Better Red than Dead
© AFP / Rafa Rivas
Sunday marks the 100th anniversary of the birth of Oleg Troyanovsky, a sharp-witted diplomat who famously was painted red by Chinese protesters, only to snidely remark in response that it was better to be 'red than dead.'

Troyanovsky, the son of the Soviet Union's first ambassador to the US, picked his father's profession and represented his home country in several senior diplomatic positions. He served as the Soviet ambassador to Japan and China, as well as the envoy to the UN, a role that he held for a decade, starting in 1976.

The current Russian Foreign Minister Sergey Lavrov took the same role eight years after Troyanovsky left. Lavrov said he was lucky to work under his predecessor at the UN and recalled an anecdote from that time which showcases his sense of humor.

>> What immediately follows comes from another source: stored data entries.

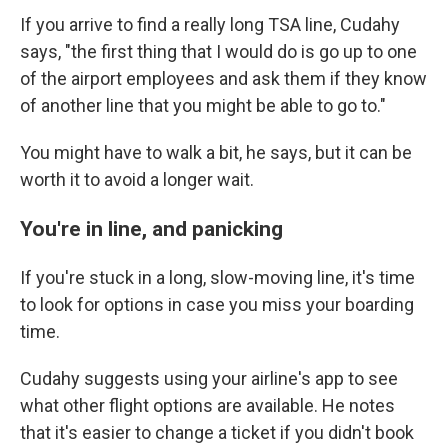
If you arrive to find a really long TSA line, Cudahy
says, "the first thing that I would do is go up to one
of the airport employees and ask them if they know
of another line that you might be able to go to."
You might have to walk a bit, he says, but it can be
worth it to avoid a longer wait.
You're in line, and panicking
If you're stuck in a long, slow-moving line, it's time
to look for options in case you miss your boarding
time.
Cudahy suggests using your airline's app to see
what other flight options are available. He notes
that it's easier to change a ticket if you didn't book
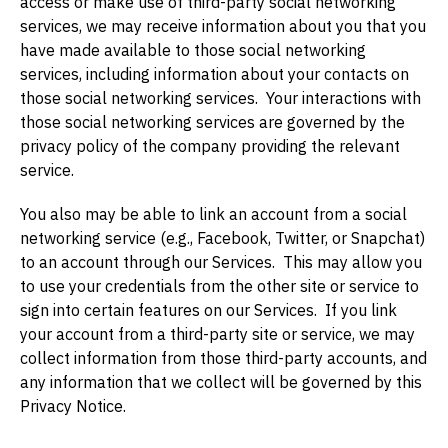
access or make use of third-party social networking
services, we may receive information about you that you
have made available to those social networking
services, including information about your contacts on
those social networking services. Your interactions with
those social networking services are governed by the
privacy policy of the company providing the relevant
service.
You also may be able to link an account from a social
networking service (e.g., Facebook, Twitter, or Snapchat)
to an account through our Services. This may allow you
to use your credentials from the other site or service to
sign into certain features on our Services. If you link
your account from a third-party site or service, we may
collect information from those third-party accounts, and
any information that we collect will be governed by this
Privacy Notice.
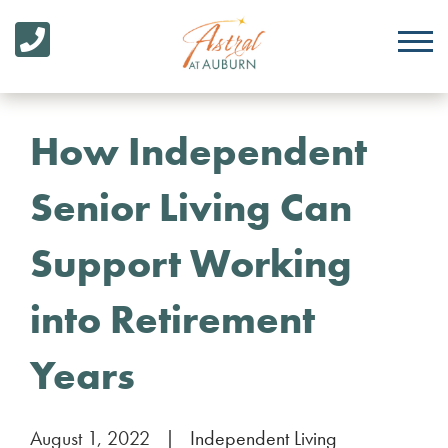
How Independent
Senior Living Can
Support Working
into Retirement
Years
August 1, 2022
|
Independent Living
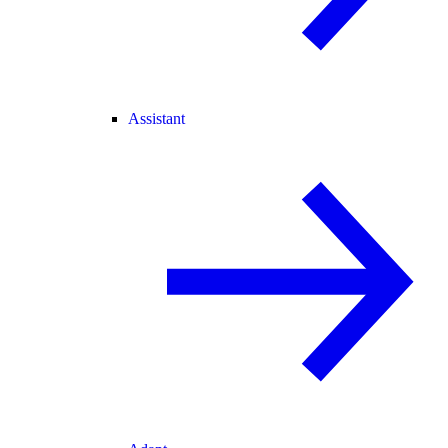
Assistant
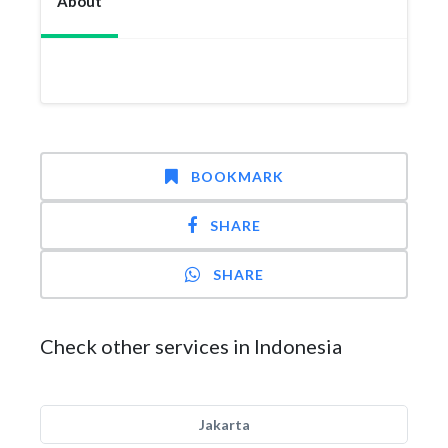
About
BOOKMARK
SHARE
SHARE
Check other services in Indonesia
Jakarta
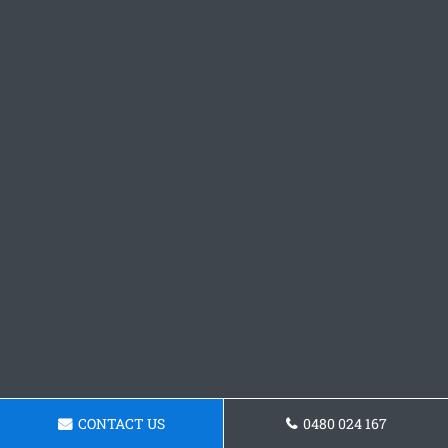
CONTACT US
0480 024 167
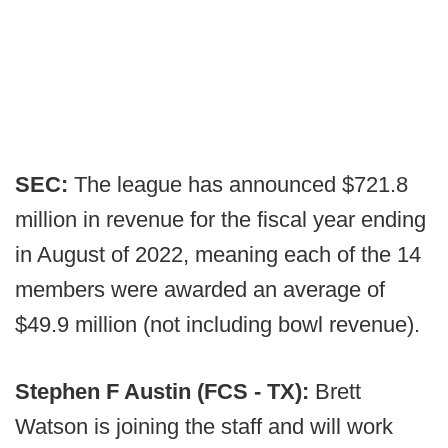
SEC:
The league has announced $721.8
million in revenue for the fiscal year ending
in August of 2022, meaning each of the 14
members were awarded an average of
$49.9 million (not including bowl revenue).
Stephen F Austin (FCS - TX):
Brett
Watson is joining the staff and will work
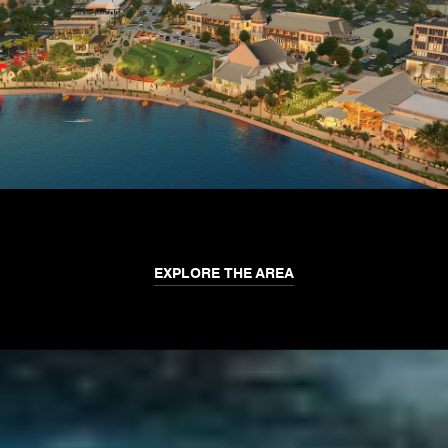
EXPLORE THE AREA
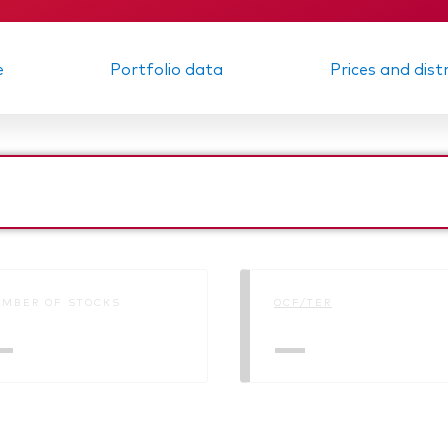
e
Portfolio data
Prices and dist
MBER OF STOCKS
OCF/TER
—
—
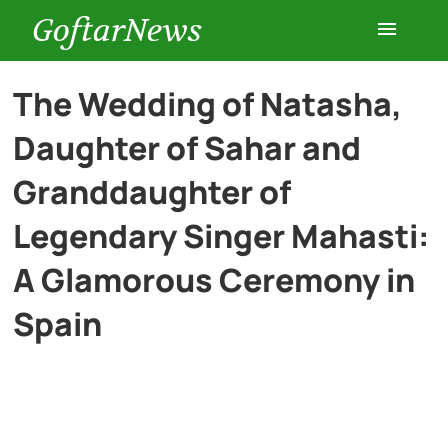
GoftarNews
Entertainment
The Wedding of Natasha,
Daughter of Sahar and
Cars
Granddaughter of
Health
Legendary Singer Mahasti:
A Glamorous Ceremony in
History
Spain
Lifestyle
Multimedia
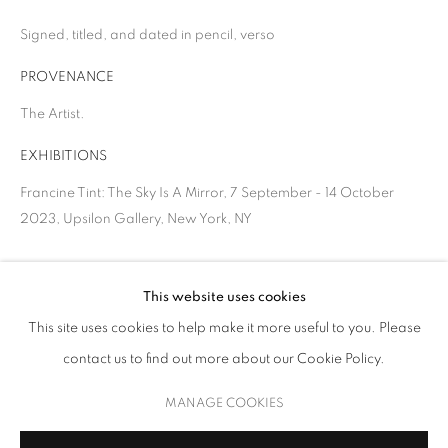
Signed, titled, and dated in pencil, verso
PROVENANCE
The Artist.
EXHIBITIONS
Francine Tint: The Sky Is A Mirror, 7 September - 14 October
2023, Upsilon Gallery, New York, NY
FRANCINE TINT
SHARE
This website uses cookies
This site uses cookies to help make it more useful to you. Please
THE SKY IS A MIRROR
contact us to find out more about our Cookie Policy.
MANAGE COOKIES
COPYRIGHT © 2026 UPSILON GALLERY
SITE BY ARTLOGIC
MANAGE COOKIES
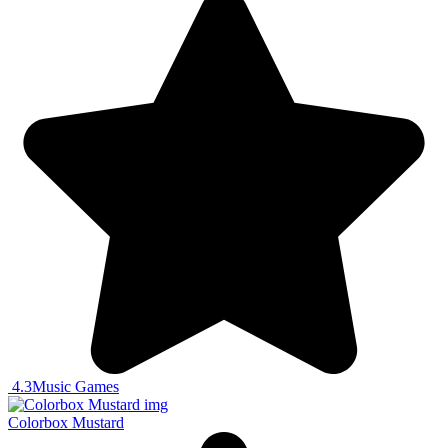
4.3
Music Games
Colorbox Mustard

In 1980, Troyankovsky and his fellow American diplomat, Deputy US Representative to the UN William vanden Heuvel, were doused in red paint right in the Security Council chamber. The Soviet envoy responded with a Cold War catchphrase: "better red than dead." The joke became quite popular at the time. "It became what we now call a 'meme' at the UN," Lavrov recalled.
Oleg Troyanovsky
© Sputnik / Eduard PesovOleg Troyanovsky in 1970, as Ambassador to Japan
The paint-throwers were identified as members of the Maoist Revolutionary Communist Party of the USA, who had proper journalistic credentials, granting them access to the chamber, according to a contemporary report by The Washington Post. Their protest action was not apparently related to the issue that the UN Security Council debated on that day though. The body convened to vote on a resolution supporting Palestinians' right to statehood, which the US ambassador voted against.

"Better red than dead" is one of two competing slogans of the Cold War, the other being "better dead than red." The variant cited by Troyanovsky was popularized in the West by British philosopher and peace campaigner Bertrand Russell, who argued that living under a Communist government, while bad, per se, would still be better than a nuclear annihilation of all humankind.